No alla fine della pesca nel nostro territorio


No alla fine della pesca nel nostro territorio

Ho letto l’articolo intervista di Massimiliano Sardone, sul futuro della pesca a Civitavecchia e gli impegni che chiede la categoria ai candidati sindaci. Certamente sono da condividere le preoccupazioni per il settore che con competenza e anche un po’ di ironia, l’esperto ha illustrato. La Marineria è per Civitavecchia orgoglio e tradizione è parte fondamentale dell’economia di Civitavecchia.

Uno studio di lega Coop, “Studio di ricognizione e approfondimento sullo sviluppo delle attività legate alle risorse energetiche alternative (impianti eolici off-shore) e delle interazioni con le attività di pesca e acquacoltura”, realizzato dal Consorzio Mediterraneo, struttura di ricerca aderente a Legacoop Agroalimentare. Ha evidenziato come la costruzione dei 67 impianti eolici off-shore progettati nei mari italiani al 2021, (oggi le domande sono arrivate ad essere 139), con le geolocalizzazioni attualmente previste, sottrarrebbe una superficie di circa 13.000 Km quadrati alle attività di pesca professionale, in particolare lo strascico, e di maricoltura, con inevitabili ripercussioni sulla loro sostenibilità economica, in relazione ai volumi del pescato e all’occupazione, producendo effetti particolarmente pesanti per le marinerie. Relativamente all’impatto occupazionale, si stima una perdita di oltre 4.000 addetti e nel Lazio (-200) posti di lavoro.

TRATTO MARE OCCUPATO PROGETTO Thyrrenian Sovrapposizione istanze presentate dagli 8 progetti – Fonte Capitaneria di Porto

Al largo di Civitavecchia sono 8 i progetti presentati. Qualora si prendesse la sciagurata decisione di regalare il nostro mare a i fondi speculativi del nord Europa, le marinerie di Civitavecchia, dopo secoli di attività e tradizione, scomparirebbe e con essa tutto l’indotto di commercio e ristorazione che dà lavoro a centinaia di persone. Com’è possibile non tutelare un valore peculiare del nostro territorio come quello rappresentato dalla pesca.

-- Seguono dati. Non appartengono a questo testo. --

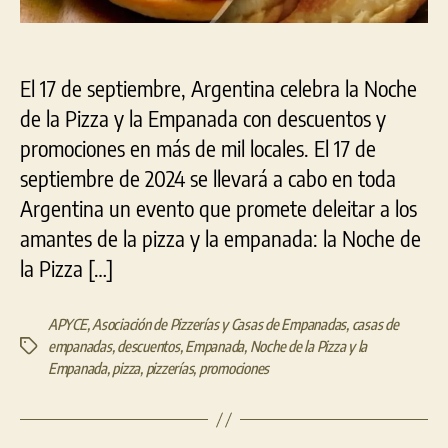
en
Argentina
El 17 de septiembre, Argentina celebra la Noche
de la Pizza y la Empanada con descuentos y
promociones en más de mil locales. El 17 de
septiembre de 2024 se llevará a cabo en toda
Argentina un evento que promete deleitar a los
amantes de la pizza y la empanada: la Noche de
la Pizza […]
APYCE
,
Asociación de Pizzerías y Casas de Empanadas
,
casas de
empanadas
,
descuentos
,
Empanada
,
Noche de la Pizza y la
Etiquetas
Empanada
,
pizza
,
pizzerías
,
promociones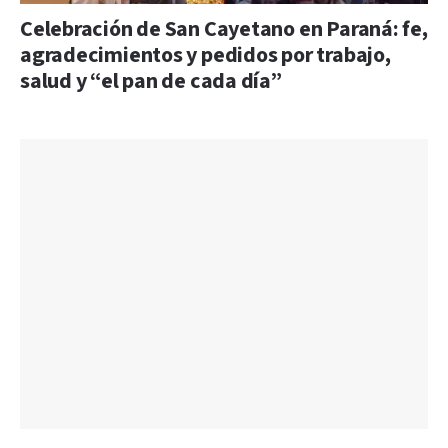
Celebración de San Cayetano en Paraná: fe,
agradecimientos y pedidos por trabajo,
salud y “el pan de cada día”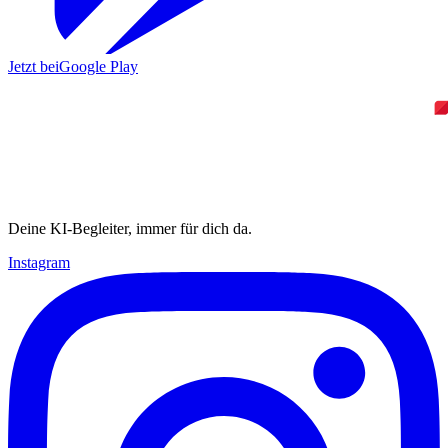
Jetzt bei
Google Play
Deine KI-Begleiter, immer für dich da.
Instagram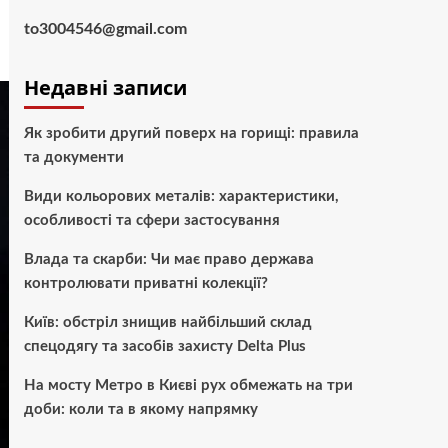
to3004546@gmail.com
Недавні записи
Як зробити другий поверх на горищі: правила
та документи
Види кольорових металів: характеристики,
особливості та сфери застосування
Влада та скарби: Чи має право держава
контролювати приватні колекції?
Київ: обстріл знищив найбільший склад
спецодягу та засобів захисту Delta Plus
На мосту Метро в Києві рух обмежать на три
доби: коли та в якому напрямку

Negli ultimi anni abbiamo assistito a una vera e propria Fiera della banalità e del pressapochismo nell’affrontare un tema così delicato e vitale. L’ipotesi eolico off shore floating è stato sbandierato come la soluzione a tutti i problemi da parte dei sindacati, rappresentanti istituzionali, associazioni datoriali e un classe politica locale e regionale, evidentemente impreparata e a corto di idee. Sono andati tutti dietro a chi prometteva migliaia posti di lavoro, senza accorgersi di essere stati presi per i fondelli. Si è passati da migliaia di posti di lavoro al massimo di 35 posti, dichiarati dai proponenti nei documenti ufficiali presentati per le autorizzazioni, (comunque molto lontane da essere accolte), nel silenzio più totale.

Stiamo parlando di una energia che costerebbe quattro volte l’eolico onshore e tre volte il fotovoltaico. Siamo disposti come italiani a pagare di più l’energia? La politica, almeno in Italia, arriva sempre tardi sulle questioni importanti. Perché nel resto del mondo stiamo assistendo al ritiro da parte degli investitori degli investimenti su questa tecnologia che è considerata economicamente e tecnologicamente immatura. A Civitavecchia, ai nostri“politici”, di quello che accade nel resto del mondo non interessa, anzi in questo territorio hanno legato il Phase out dal carbone all’eolico off shore floating. Senza contare che nel mediterraneo prima di cinque- sette anni non sarà possibile realizzare una sola pala. Non c’è neanche la normativa (sic!).